Request: Select from the data all lines with the word "treatment".

Dataset records
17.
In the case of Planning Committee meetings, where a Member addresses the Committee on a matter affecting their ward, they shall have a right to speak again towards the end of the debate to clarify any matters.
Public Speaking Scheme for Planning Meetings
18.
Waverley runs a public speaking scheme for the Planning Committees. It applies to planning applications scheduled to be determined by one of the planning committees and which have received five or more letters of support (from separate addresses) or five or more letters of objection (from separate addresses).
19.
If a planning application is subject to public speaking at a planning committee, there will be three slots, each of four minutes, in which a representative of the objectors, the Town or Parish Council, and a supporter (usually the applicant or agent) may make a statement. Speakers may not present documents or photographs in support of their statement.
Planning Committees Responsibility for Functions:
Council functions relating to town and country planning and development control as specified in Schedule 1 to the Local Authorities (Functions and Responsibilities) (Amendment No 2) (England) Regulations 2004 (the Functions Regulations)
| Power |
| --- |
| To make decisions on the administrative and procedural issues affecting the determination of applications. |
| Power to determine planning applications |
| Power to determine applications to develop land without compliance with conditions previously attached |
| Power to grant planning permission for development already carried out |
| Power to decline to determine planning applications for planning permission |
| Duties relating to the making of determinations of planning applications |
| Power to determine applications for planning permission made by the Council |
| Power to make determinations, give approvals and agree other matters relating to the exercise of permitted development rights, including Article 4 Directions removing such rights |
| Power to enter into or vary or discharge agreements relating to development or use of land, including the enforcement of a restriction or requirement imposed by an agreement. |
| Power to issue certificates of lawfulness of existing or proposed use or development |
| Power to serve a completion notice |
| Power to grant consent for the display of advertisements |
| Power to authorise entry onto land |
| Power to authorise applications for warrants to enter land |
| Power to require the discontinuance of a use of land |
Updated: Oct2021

...

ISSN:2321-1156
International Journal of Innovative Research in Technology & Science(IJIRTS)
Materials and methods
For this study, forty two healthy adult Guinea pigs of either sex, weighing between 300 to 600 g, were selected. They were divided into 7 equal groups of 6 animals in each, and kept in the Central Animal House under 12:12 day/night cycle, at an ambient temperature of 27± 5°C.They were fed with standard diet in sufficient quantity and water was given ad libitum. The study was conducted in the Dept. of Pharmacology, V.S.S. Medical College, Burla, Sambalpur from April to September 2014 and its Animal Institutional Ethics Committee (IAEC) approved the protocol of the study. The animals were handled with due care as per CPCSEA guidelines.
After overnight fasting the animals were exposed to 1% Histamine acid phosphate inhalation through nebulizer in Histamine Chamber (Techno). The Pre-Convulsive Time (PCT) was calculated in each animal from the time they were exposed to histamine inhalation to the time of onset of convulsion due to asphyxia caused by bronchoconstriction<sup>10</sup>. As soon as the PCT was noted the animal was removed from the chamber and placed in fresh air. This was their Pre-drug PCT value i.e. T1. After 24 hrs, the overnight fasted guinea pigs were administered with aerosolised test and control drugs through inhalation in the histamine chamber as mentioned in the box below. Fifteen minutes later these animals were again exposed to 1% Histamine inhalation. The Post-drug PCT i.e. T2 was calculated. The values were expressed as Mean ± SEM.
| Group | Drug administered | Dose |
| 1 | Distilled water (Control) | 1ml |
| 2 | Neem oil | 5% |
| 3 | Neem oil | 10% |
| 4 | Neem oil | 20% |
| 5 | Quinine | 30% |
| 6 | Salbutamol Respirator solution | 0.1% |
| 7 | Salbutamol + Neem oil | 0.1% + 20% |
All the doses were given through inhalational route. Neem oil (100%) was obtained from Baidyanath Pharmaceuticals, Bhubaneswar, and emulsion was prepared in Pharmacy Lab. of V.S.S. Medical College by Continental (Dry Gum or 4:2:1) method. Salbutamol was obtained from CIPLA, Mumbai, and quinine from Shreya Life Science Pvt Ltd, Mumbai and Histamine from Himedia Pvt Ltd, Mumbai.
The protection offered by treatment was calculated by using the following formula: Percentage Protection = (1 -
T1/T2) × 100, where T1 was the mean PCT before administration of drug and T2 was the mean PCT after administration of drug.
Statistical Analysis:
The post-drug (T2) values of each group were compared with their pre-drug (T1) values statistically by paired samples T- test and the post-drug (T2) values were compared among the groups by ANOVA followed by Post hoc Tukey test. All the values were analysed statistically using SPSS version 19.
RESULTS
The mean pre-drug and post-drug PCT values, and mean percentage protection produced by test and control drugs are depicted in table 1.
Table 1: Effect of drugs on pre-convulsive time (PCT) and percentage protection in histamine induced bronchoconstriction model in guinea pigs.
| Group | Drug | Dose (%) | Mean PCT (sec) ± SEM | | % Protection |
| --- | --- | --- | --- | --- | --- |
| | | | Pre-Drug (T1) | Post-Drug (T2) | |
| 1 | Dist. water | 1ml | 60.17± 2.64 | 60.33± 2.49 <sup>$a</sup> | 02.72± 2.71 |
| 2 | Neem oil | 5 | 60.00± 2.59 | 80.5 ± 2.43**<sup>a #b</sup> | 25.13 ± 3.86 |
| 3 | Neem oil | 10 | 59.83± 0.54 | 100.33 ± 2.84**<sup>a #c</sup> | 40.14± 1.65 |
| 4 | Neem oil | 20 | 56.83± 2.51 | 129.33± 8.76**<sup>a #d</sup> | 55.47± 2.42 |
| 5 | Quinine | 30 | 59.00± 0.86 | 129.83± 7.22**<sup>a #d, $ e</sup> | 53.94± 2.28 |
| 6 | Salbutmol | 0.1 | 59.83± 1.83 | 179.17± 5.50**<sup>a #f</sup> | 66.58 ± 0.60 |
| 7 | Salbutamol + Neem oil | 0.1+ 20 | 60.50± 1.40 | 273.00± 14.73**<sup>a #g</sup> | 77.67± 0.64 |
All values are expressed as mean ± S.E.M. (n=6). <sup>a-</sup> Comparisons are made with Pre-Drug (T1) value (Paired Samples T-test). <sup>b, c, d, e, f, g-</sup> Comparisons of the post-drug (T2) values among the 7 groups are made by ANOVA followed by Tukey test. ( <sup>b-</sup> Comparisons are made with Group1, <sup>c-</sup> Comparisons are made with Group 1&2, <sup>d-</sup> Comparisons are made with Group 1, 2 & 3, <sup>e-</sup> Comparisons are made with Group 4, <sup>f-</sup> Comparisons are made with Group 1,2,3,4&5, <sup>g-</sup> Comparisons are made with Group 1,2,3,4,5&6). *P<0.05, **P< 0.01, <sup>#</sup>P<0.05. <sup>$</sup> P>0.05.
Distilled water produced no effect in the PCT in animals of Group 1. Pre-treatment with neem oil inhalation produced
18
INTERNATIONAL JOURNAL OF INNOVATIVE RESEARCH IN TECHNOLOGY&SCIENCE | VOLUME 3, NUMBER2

Reply to the exercise:
The protection offered by treatment was calculated by using the following formula: Percentage Protection = (1 -
Distilled water produced no effect in the PCT in animals of Group 1. Pre-treatment with neem oil inhalation produced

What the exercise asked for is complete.